The step system outlines a number of 2.5 percent pay increase levels that employees could move to at the discretion of the administration. Instead, Taylor would like to tie increases to performance reviews. For example, should an employee score a three on the performance review, that would equate to a 1.25 percent increases. At the same time, others could receive a five and that would result in as much as a 3 percent increase. 
 
Taylor said that will help address workers who may have been there for a year, have done good work, but the review may not warrant a full step increase. This would at least give those employees something.
 
He added that it would take longer for an employee to work through the ranges than the current step system. He said there are only a certain number of steps and might not take too long to get to the maximum. 
 
"It gives a lot more room for growth. People won't grow out of the pay scale," he said. 
 
The City Council's Ordinance and Rules Committee voted in favor by a 3-2 vote of making such a change with Councilor at Large Melissa Mazzeo and Ward 5 Councilor Donna Todd Rivers voting instead to table the conversation until a later date. 
 
Mazzeo said she wouldn't support changing the step system because it wasn't that long ago when the city revamped its management and non-union scale. 
 
"We were really listening to the councilors, the people, the public. It was a big, hefty jump at the time," Mazzeo said. 
 
It was 2012 when the city spent $46,975 to bring in Stone Consultants to do a review of the scale. Of particular note, Stone found that the scale had not been updated in years and the pay for jobs trailed significantly from other areas.
 
The City Council passed a proposal that significantly hiked the pay scales in order to remain competitive in hiring and retaining employees. But, that was the extent of changes to the system. Mazzeo suggested the other councilors review that report to understand why the decisions were made before voting on making such a switch.
 
"It is a significant change," Mazzeo said. 
 
Taylor said the consultants also called for an open-range system as well as for regularly adjusting the cost of living to the scale so the city doesn't trail behind the going rates again. 
 
Taylor is also asking for an ordinance change linking the cost-of-living raises -- which are linked the entire pay scale and not an individual employee -- to the Consumer Price Index. Taylor said that would still require City Council approval to be effective but adding a specific index standardizes the determination for such an increase. He had also come before the City Council in the past asking to update the pay scales to account for inflation.
 
He said the move to open scale is just another implementation of the consultant's report and is in line with what the majority of communities in Massachusetts are doing.
 
"I had a big issue with the fact that the city did hire a consultant, did pay $47,000 to have it completed, and then chose to piecemeal the study and pick and choose what they wanted to adopt," Taylor said. 
 
"If you are going to hire a consultant, you are hiring them as a certified expert to do a job.
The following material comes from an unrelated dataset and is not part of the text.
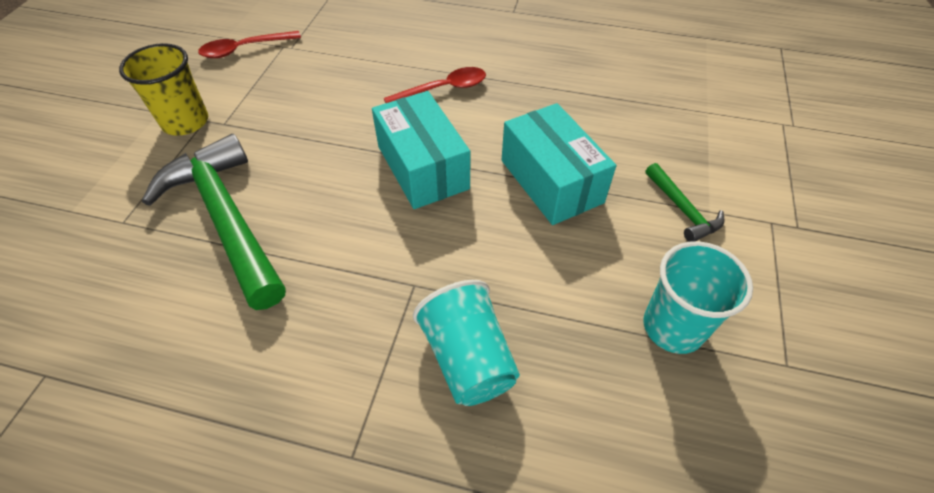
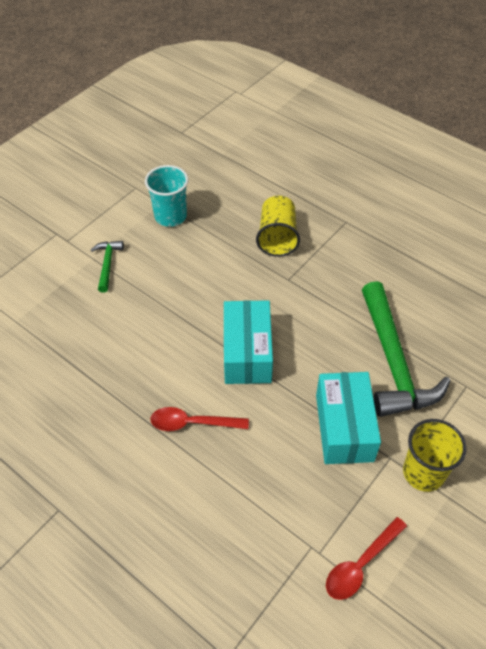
camera: 155 degrees left, 0 degrees up
red spoon [198,31,301,58] -> red spoon turned 135 degrees clockwise [326,517,407,600]
turquoise cup [413,280,520,406] -> yellow cup [256,196,300,257]
turquoise box [502,103,616,225] -> turquoise box moved to [316,372,381,464]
So they did that and yet, I've been back here in front of you with various changes basically implementing the study as a whole."
 
Mazzeo disagreed, saying the city took the consultant's recommendations and adapted the plan for the city of Pittsfield. She said the city couldn't afford to commit to such things as the cost-of-living raises every year nor raises every year. 
 
"We worked hard at trying to take their recommendations and apply it to what Pittsfield could afford and what we could do. We want to value our employees, we wanted to try to pay them what they're worth -- if you still look at these pays they are not comparable to other areas in the commonwealth but we can only do so much," she said. 
 
Nonetheless, Mazzeo was outvoted. Taylor said he'd like to make the shift by July 1, the start of the fiscal year. He said performance reviews are currently being done and he'd like to use the system for pay increases this year, and therefore would need to have everything in place to use it for budgeting purposes.